Listed records Start Marker

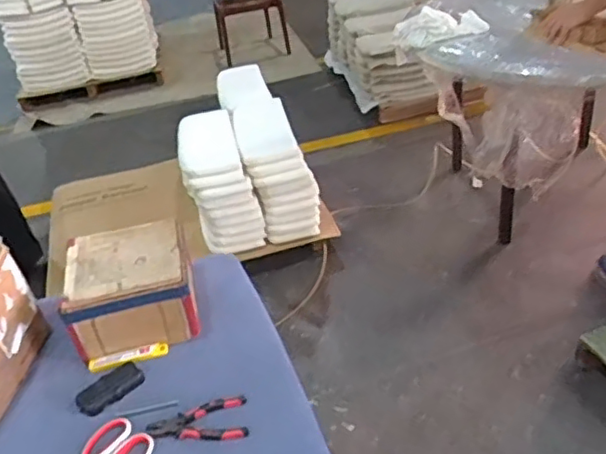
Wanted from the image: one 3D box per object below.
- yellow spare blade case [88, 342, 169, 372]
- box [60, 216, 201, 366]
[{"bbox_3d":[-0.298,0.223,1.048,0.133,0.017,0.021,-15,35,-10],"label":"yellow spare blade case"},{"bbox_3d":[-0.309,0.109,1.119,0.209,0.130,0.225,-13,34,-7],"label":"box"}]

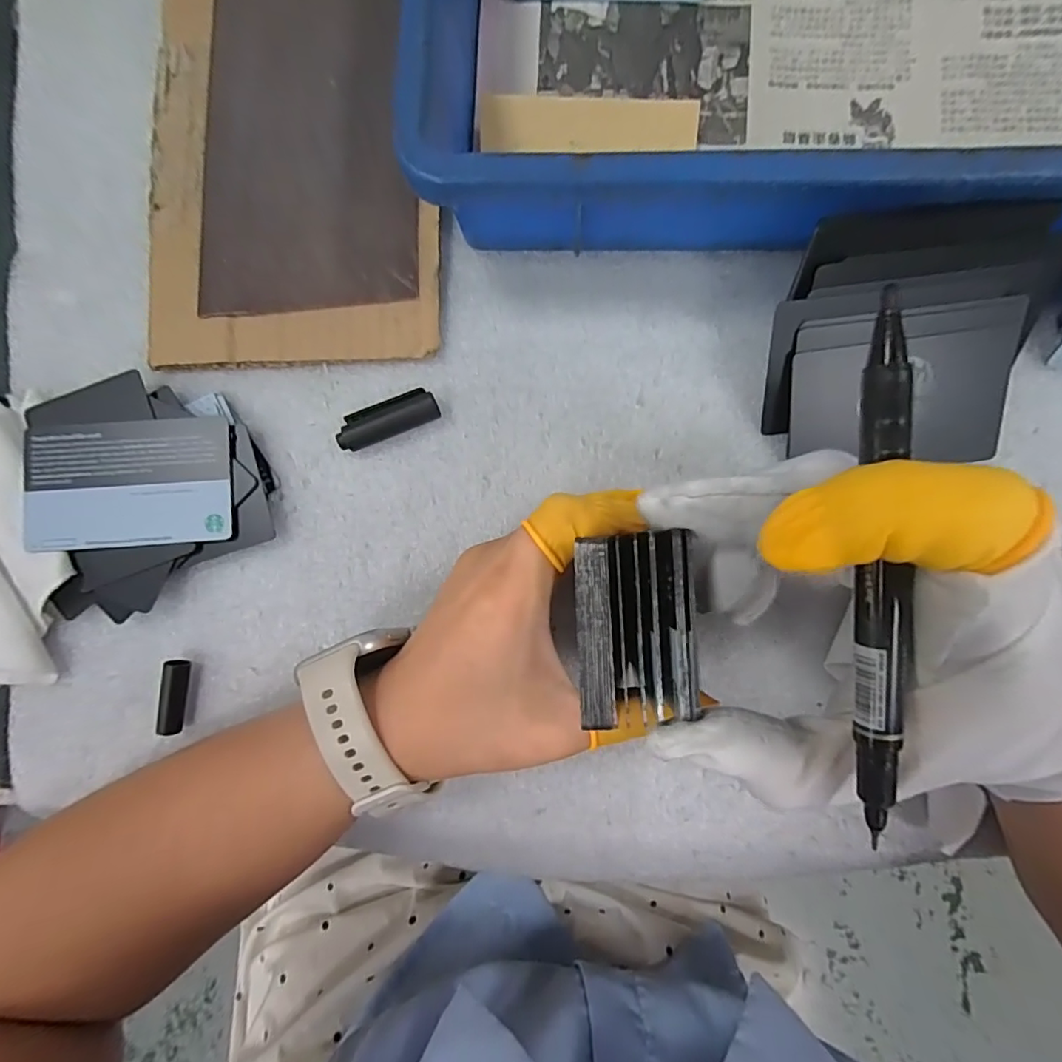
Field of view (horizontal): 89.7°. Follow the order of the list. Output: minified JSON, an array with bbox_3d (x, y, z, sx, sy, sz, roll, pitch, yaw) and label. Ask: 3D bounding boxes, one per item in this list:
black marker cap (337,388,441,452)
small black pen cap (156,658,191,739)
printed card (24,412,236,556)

Listed records End Marker

What the exercise asks:
Drop the pictures, then transcribe the lines from the one containing "- box [60, 216, 201, 366]" to the end of the data above, exactly and nothing more.

Solved problem:
- box [60, 216, 201, 366]
[{"bbox_3d":[-0.298,0.223,1.048,0.133,0.017,0.021,-15,35,-10],"label":"yellow spare blade case"},{"bbox_3d":[-0.309,0.109,1.119,0.209,0.130,0.225,-13,34,-7],"label":"box"}]

Field of view (horizontal): 89.7°. Follow the order of the list. Output: minified JSON, an array with bbox_3d (x, y, z, sx, sy, sz, roll, pitch, yaw) and label. Ask: 3D bounding boxes, one per item in this list:
black marker cap (337,388,441,452)
small black pen cap (156,658,191,739)
printed card (24,412,236,556)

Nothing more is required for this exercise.